(Source document Opens)

Majority of PIPs showed higher level of expression compared to other MIPs across multiple tissues in flax.The different tissues included for expression analysis are root, leaf, stem inner at vegetative stage (SIV), stem inner at green capsule stage (SIGC), stem outer at vegetative stage (SOV), stem outer at green capsule stage (SOGC), developing seed 10 DAF (S1), 20 DAF (S2), 40 DAF (S3).
The RNA-seq data was congruent with expression signatures observed in microarray data-set. The majority of PIPs showed higher level of expression across thirteen different tissues (Fig. 6). All NIP homologs were well represented in the RNA–seq dataset and majority of them showed lower accumulation in different tissues compared to other family members. Among TIPs, TIP3 members (LuTIP3-1, LuTIP3-2 and LuTIP3-3) showed gradual increase in expression from globular stage of embryo to mature embryo stage during seed development in flax. The expression was also calculated in terms of fold change of AQPs in different tissues in comparison to root (see Supplementary Fig. S4). Similarly, in other plant species such as soybean, rice, Arabidopsis and Medicago, expression of TIP3s specific to seed tissue was observed (Fig. 7). The pattern of TIP3s expression gradually increasing from early stage of seed development to maturation was commonly observed in all species analyzed (Fig. 7).
PIPs show higher accumulation and NIPs show low expression across multiple tissues in flax. The different tissues included for expression analysis are globular embryo (ge), heart embryo (he), torpedo embryo (te), cotyledon embryo (ce), mature embryo (me), seeds (sd), anthers (an), ovaries (ov), mature flower (fl), root (rt), stem (st), etiolated seedlings (es), leaves (le).

(Source document Closes)
(Extracted entries Opens)

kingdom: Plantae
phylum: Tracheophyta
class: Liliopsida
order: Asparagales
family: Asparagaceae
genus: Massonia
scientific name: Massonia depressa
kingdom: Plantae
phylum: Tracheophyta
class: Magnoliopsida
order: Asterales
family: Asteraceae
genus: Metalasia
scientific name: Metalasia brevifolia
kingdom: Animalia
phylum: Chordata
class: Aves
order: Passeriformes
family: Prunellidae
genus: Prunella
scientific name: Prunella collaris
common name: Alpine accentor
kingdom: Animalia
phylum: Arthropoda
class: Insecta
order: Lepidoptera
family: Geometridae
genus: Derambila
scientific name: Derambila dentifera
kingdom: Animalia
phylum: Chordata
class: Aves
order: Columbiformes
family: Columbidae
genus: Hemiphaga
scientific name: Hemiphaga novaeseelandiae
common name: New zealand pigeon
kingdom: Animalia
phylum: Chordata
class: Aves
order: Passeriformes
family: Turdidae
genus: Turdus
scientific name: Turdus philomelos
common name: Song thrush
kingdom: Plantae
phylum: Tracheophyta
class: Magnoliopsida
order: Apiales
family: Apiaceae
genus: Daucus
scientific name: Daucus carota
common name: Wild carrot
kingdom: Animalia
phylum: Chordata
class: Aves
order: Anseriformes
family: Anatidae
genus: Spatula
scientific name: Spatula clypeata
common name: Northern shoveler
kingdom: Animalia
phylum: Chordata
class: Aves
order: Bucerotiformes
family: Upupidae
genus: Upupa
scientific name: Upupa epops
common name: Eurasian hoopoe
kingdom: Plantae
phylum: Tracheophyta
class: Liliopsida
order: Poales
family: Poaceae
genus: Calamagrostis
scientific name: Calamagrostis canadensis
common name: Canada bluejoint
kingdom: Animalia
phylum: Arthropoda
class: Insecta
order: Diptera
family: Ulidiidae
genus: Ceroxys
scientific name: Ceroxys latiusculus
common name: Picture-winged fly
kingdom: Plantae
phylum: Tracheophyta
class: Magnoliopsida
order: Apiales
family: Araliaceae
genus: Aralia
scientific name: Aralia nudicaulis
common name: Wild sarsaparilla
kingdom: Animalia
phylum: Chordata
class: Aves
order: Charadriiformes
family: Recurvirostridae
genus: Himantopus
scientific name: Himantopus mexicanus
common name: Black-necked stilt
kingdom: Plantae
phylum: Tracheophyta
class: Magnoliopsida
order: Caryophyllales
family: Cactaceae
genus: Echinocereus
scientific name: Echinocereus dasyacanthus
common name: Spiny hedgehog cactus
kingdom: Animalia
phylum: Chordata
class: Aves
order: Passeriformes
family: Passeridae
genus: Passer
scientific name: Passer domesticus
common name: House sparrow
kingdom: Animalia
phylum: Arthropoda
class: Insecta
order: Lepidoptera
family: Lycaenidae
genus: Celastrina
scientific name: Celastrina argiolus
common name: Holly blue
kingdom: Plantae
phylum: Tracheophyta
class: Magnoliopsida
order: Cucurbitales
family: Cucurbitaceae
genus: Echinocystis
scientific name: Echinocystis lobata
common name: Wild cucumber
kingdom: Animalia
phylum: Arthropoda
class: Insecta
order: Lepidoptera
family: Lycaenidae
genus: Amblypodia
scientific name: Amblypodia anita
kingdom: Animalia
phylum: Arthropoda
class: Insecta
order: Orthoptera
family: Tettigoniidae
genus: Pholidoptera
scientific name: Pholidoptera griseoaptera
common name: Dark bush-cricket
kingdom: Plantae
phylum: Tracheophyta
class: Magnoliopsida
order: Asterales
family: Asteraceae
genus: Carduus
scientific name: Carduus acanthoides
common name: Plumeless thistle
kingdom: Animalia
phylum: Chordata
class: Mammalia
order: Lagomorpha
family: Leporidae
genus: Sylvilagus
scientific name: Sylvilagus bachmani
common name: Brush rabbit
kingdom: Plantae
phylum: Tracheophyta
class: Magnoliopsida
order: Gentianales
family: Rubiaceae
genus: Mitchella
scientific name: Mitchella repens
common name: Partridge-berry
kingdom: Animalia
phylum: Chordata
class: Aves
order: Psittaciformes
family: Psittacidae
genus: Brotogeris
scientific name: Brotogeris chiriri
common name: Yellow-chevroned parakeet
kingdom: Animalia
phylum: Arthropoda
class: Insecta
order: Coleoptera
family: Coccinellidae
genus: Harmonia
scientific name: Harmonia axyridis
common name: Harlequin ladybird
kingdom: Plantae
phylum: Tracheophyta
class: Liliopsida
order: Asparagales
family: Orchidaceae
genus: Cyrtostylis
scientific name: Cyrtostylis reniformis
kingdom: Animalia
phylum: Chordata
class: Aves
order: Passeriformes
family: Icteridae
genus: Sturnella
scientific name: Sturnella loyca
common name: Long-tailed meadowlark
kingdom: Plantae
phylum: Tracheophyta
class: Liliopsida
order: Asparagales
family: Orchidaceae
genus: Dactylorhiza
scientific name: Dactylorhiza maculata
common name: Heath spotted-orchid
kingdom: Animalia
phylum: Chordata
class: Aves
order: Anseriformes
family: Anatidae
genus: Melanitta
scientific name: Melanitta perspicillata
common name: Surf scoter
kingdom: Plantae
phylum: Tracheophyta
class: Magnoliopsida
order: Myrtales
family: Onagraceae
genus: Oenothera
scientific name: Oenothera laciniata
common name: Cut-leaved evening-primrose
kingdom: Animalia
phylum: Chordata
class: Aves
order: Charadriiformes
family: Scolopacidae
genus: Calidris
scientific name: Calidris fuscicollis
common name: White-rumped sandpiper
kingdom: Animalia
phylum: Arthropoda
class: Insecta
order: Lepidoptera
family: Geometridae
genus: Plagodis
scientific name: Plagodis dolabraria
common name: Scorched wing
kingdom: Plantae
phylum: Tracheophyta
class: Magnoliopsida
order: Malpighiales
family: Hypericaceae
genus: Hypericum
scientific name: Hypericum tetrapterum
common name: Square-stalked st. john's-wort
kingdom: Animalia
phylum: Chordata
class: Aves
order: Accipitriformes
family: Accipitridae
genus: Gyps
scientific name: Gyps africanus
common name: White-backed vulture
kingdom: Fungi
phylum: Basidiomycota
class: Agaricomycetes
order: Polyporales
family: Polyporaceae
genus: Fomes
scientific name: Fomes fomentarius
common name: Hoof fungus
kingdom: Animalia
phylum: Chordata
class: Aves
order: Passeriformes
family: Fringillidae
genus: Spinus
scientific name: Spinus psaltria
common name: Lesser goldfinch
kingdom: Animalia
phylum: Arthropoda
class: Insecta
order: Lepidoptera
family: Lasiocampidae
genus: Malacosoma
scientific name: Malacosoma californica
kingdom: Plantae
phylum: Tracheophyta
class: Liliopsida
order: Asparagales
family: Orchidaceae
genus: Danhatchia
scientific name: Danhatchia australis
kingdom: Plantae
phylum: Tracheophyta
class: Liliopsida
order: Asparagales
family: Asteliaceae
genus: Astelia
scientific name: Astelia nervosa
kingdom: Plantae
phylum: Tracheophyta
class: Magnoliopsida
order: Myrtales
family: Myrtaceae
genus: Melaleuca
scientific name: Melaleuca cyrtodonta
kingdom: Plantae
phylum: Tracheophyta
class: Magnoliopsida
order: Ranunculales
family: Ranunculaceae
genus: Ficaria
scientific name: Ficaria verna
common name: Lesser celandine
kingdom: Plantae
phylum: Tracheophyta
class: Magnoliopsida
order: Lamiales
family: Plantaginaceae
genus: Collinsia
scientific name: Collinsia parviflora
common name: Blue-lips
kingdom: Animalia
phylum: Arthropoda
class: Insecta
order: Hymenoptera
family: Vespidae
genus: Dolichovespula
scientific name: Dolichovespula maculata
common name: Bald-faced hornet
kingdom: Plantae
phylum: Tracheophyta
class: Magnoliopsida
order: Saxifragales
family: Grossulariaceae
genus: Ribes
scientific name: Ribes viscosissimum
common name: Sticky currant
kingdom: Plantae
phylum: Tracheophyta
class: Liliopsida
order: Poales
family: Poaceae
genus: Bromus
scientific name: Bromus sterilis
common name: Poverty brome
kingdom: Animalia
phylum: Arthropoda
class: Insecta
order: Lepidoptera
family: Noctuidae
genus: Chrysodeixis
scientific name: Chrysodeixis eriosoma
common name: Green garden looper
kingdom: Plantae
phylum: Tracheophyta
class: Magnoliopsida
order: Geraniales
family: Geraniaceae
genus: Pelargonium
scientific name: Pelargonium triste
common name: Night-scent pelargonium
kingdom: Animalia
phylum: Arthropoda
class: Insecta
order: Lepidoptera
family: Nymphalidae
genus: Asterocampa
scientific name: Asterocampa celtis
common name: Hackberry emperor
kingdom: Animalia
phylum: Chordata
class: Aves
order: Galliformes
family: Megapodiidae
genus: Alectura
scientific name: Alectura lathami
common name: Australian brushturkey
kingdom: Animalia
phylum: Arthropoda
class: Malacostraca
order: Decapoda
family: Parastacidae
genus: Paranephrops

(Extracted entries Closes)

▸ Set of tasks:
A. List the other plant species, besides flax, that the flax passage names.
B. Retype the flax passage from "Majority of PIPs showed higher level of expression compared" up to and including "40 DAF (S3).".
The items are separate material and have nothing to do with the flax passage.

▸ List of answers:
A. soybean, rice, Arabidopsis, Medicago

B.
Majority of PIPs showed higher level of expression compared to other MIPs across multiple tissues in flax.The different tissues included for expression analysis are root, leaf, stem inner at vegetative stage (SIV), stem inner at green capsule stage (SIGC), stem outer at vegetative stage (SOV), stem outer at green capsule stage (SOGC), developing seed 10 DAF (S1), 20 DAF (S2), 40 DAF (S3).